Tesla Motors is an innovation-driven company that seeks to revolutionise the motor industry through production of battery-driven electric vehicles. In this endeavour, it faces several challenges which it has to overcome, mainly through innovation. Electric vehicles run on batteries and a lot of these are required to meet Tesla’s demand. Tesla has to invest in the large scale production of longer-lasting, more powerful battery cells that will power its vehicles and meet its demand as it expands into the global market. Tesla also faces a leadership challenge due to overreliance on transformative leader Elon Musk. The company needs to train new leaders to take various positions and drive its growth into the global stage.

References

Aggeri, F., Elmquist, M., & Pohl, H. (2009). Managing learning in the automotive industry – the innovation race for electric vehicles. International Journal of Automotive Technology and Management , 9 (2), 123-147.

Belderbos, R., & Faems D, L. B. (2010). Technological activities and their impact on the financial performance of the firm: Exploitation and exploration within and between firms. Journal of Product Innovation Management , 27 (6), 869-882.

Chiaroni, D., Chiesa, V., & Frattini, F. (2010). Unraveling the process from closed to open innovation: evidence from mature, asset-intensive industries. R&D Management , 40 (3), pp. 222-245.

Ebersberger, B., Bloch, C., Herstad, S. J., & Van de Velde, E. (2010). Open innovation practices and their effect on innovation performance. International Journal of Innovation and Technology Management .

Faems, D., Visser, M., Andries, P., & Looy, B. V. (2010). Technology alliance portfolios and financial performance: Value-enhancing and cost-increasing effects of open innovation. Journal of Product Innovation Management , 27 (6), 785-796.

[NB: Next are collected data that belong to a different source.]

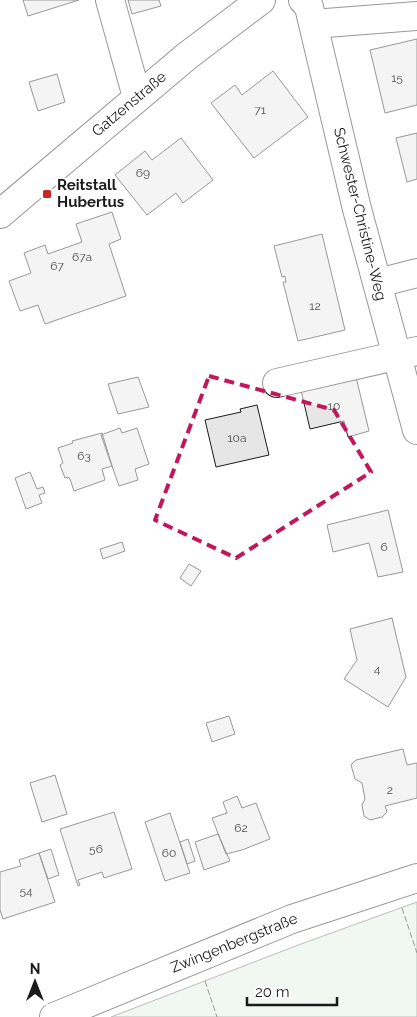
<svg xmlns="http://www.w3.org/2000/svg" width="417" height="1017" font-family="Raleway,sans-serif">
	<rect width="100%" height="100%" fill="#fff"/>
	<!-- green -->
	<path fill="#e0efe3" stroke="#6a6a6a" d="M417,902V1017H111L301,944Z"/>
	<!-- building -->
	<path fill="#e6e6e6" stroke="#1a1a1a" d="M23,0H79L28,16Z
		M128,0H159L161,6L132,14Z
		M417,39V105L385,113L370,50Z
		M273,71L308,117L254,158L211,103L235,85L242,95Z
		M57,74L65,102L38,111L29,82Z
		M417,133V179L407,182L396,138Z
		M181,138L213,180L183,203L176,193L147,215L115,175L145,151L152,160Z
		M112,212L121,239L109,244L126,296L45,324L38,305L20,311L9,281L31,273L24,253L45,245L48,254L82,242L76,224Z
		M322,234L345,330L298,341L283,282H286L285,276L282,277L274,246Z
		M138,377L149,407L118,414L108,384Z
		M356,377L369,431L348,437L344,421L310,429L301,390Z
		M257,405L269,455L216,467L205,420L241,412L240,409Z
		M120,428L122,433L137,428L149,464L135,469L138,480L119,486L101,435Z
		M102,433L112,466L102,469L105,480L74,491L70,479L68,477L65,478L60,465L63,463L58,448L73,443L72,441Z
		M30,472L37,489L43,487L45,493L39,495L42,503L26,509L15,478Z
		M388,510L403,572L378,577L369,543L333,552L327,525Z
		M122,542L125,551L103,559L100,549Z
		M189,564L201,571L191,586L180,578Z
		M392,618L406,677L388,707L344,679L357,660L350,629Z
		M229,716L235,734L212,742L206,723Z
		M403,749L407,765L417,763V798L385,806L387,812L382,817L370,820L364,816L362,805L365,799L362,783L355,779L351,765L356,760Z
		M55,775L67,814L42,822L30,783Z
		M237,796L242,808L256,803L270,839L242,850L226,854L212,818L227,813L223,802Z
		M114,812L132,869L104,878L102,872L78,880L80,885L78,886L60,829Z
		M170,813L190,873L165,881L145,822Z
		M218,834L230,861L204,870L195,842Z
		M188,839L195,861L187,864L180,842Z
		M51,849L59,875L48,879L39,853Z
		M39,853L55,902L3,919L0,910V872L21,866L19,860Z"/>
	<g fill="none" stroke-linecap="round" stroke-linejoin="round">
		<defs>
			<path id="minor" d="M110,0L137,97
				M303,0L309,7L357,209L417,430
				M313,24L417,16
				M0,214L187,56L261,0
				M378,283L417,273
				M277,383L417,351
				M54,1017L292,919L417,878"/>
		</defs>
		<!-- minor casing -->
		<use href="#minor" stroke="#1a1a1a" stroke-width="30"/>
		<!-- minor -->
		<use href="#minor" stroke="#fff" stroke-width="28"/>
		<!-- fence -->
		<path stroke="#1a1a1a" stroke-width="1" stroke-dasharray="6 2.5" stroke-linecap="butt" d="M402,908L417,953
			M205,981L217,1017"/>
	</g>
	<!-- marked area -->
	<path d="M0 0H417V1017H0ZM209,376L334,410L371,472L236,558L155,520Z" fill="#fff" fill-opacity=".55" fill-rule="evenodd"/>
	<path fill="none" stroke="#c2185b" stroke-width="4" stroke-dasharray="10 6" stroke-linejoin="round" d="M209,376L334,410L371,472L236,558L155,520Z"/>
	<!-- markers -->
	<rect fill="#c62828" stroke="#fff" stroke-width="2" x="42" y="189" width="10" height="10" rx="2.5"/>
	<g text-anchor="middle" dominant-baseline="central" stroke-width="4" stroke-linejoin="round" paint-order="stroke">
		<!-- number labels -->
		<g font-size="12" fill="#4d4d4d">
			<text x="397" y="78">15</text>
			<text x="260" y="110">71</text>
			<text x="143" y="173">69</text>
			<text x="82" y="257">67a</text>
			<text x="57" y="266">67</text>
			<text x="315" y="306">12</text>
			<text x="334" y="406">10</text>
			<text x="237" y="438">10a</text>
			<text x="84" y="456">63</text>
			<text x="384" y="547">6</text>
			<text x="377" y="669">4</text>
			<text x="390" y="790">2</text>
			<text x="241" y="828">62</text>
			<text x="96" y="849">56</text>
			<text x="169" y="853">60</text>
			<text x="26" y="891">54</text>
		</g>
		<!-- street labels -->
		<g font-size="15" fill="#1a1a1a" stroke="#fff">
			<text transform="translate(129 104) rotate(-40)">Gatzenstraße</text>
			<text transform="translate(360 214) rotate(76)">Schwester-Christine-Weg</text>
			<text transform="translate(234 943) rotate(-22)">Zwingenbergstraße</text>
		</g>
		<!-- poi labels -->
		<g font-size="15" font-weight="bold" fill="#1a1a1a" stroke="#fff" text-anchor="start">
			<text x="57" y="185">Reitstall<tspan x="57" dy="17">Hubertus</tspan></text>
		</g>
	</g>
	<!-- north arrow -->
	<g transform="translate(35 982)" stroke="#ffffff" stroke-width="4" paint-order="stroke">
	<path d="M0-4L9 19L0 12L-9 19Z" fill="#1a1a1a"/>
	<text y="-8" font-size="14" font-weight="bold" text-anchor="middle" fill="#1a1a1a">N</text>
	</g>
	<!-- scale -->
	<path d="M247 997v8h90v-8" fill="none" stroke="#1a1a1a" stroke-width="2.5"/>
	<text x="255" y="997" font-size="15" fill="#1a1a1a" stroke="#ffffff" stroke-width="4" paint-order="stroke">20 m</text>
</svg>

Holmberg, S. (2011). Emerging Green-Technology Entrepreneurs: Entrepreneurial Pathways to Growth in the Hybrid and Plug-In Hybrid/Electric Vehicle Space . ICSB World Conference Paper, (pp. 3-8). Stockholm.

Karamitsios, A. (2013). Open innovation in EVs: A case study of Tesla Motors.

Liu, Y. E., Kang, Y., Wu, H., Chen, C., & Hon, E. (2014). Tesla Motors Inc. Case Synopsis. Burnaby BC: Simon Fraser University. Retrieved10(18), 2014.